The Inflammatory Transcription Factor C/EBPβ Plays a Critical Role in Cardiac Fibroblast Differentiation and a Rat Model of Cardiac Fibrosis Induced by Autoimmune Myocarditis.

The aim of the present study was to investigate the mechanisms of CCAAT/enhancer-binding protein β (C/EBPβ) in cardiac myofibroblast (CMF) differentiation and in a rat model of cardiac fibrosis induced by experimental autoimmune myocarditis (EAM).In vitro studies performed in primary neonatal rat CMF revealed that silencing of C/EBPβ expression (via lentiviral mediated shRNA strategies) was sufficient to reduce C/EBPβ mRNA and protein levels as well as to decrease the expressions of actin cytoskeletal proteins, cofilin, and filamin A (FLNA).
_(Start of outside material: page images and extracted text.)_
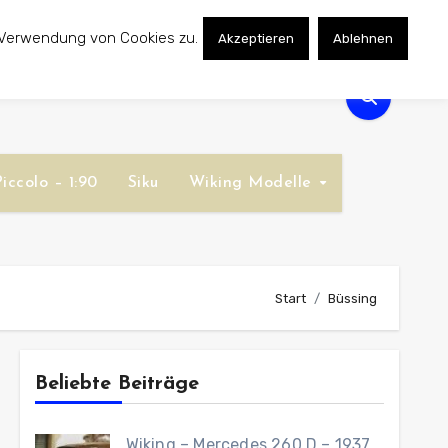
 Verwendung von Cookies zu.
Akzeptieren
Ablehnen
iccolo – 1:90
Siku
Wiking Modelle
Start
Büssing
Beliebte Beiträge
Wiking – Mercedes 260 D – 1937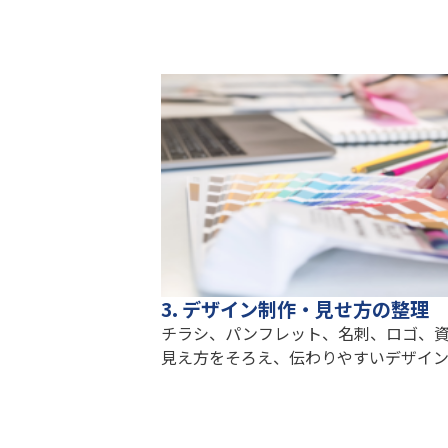
3. デザイン制作・見せ方の整理
チラシ、パンフレット、名刺、ロゴ、資
見え方をそろえ、伝わりやすいデザイン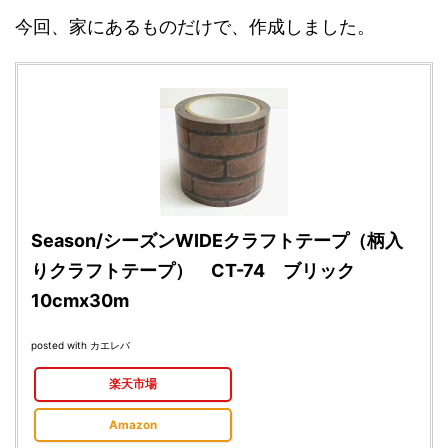
今回、家にあるものだけで、作成しました。
Season/シーズンWIDEクラフトテープ（柄入
りクラフトテープ） CT-74 ブリック
10cmx30m
posted with
カエレバ
楽天市場
Amazon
TGFβ increased IL-1β, IL-6 and TNF-a production in cardiac fibroblasts (CF), while C/EBPβ knockdown reduced the secretion of these inflammatory mediators. In vivo studies performed in rats exhibiting EAM revealed that lentiviral-mediated silencing of C/EBPβ was sufficient to reduce the expression of C/EBPβ as well as inflammation and fibrosis in the hearts of EAM rats, when compared to controls. Echocardiography further revealed that C/EBPβ knockdown was sufficient to significantly improve cardiac dimensions and function in EAM rats. Immunohistochemical results showed that C/EBPβ knockdown attenuated the expression of C/EBPβ protein as well as the expressions of collagen I, collagen III, MMP-2, MMP-9, and α-SMA in heart tissue sections from rats in the EAM + Lenti-shC/EBPβ group.Strategies targeted at inhibiting C/EBPβ expression can be potentially exploited to regulate cofilin and FLNA expression, thereby regulating actin polymerization/depolymerization, cytoskeleton rearrangement, and CF differentiation into CMF and the production of inflammatory cytokines. C/EBPβ knock down reduces the degree of inflammation-mediated myocardial fibrosis in a rat model of EAM.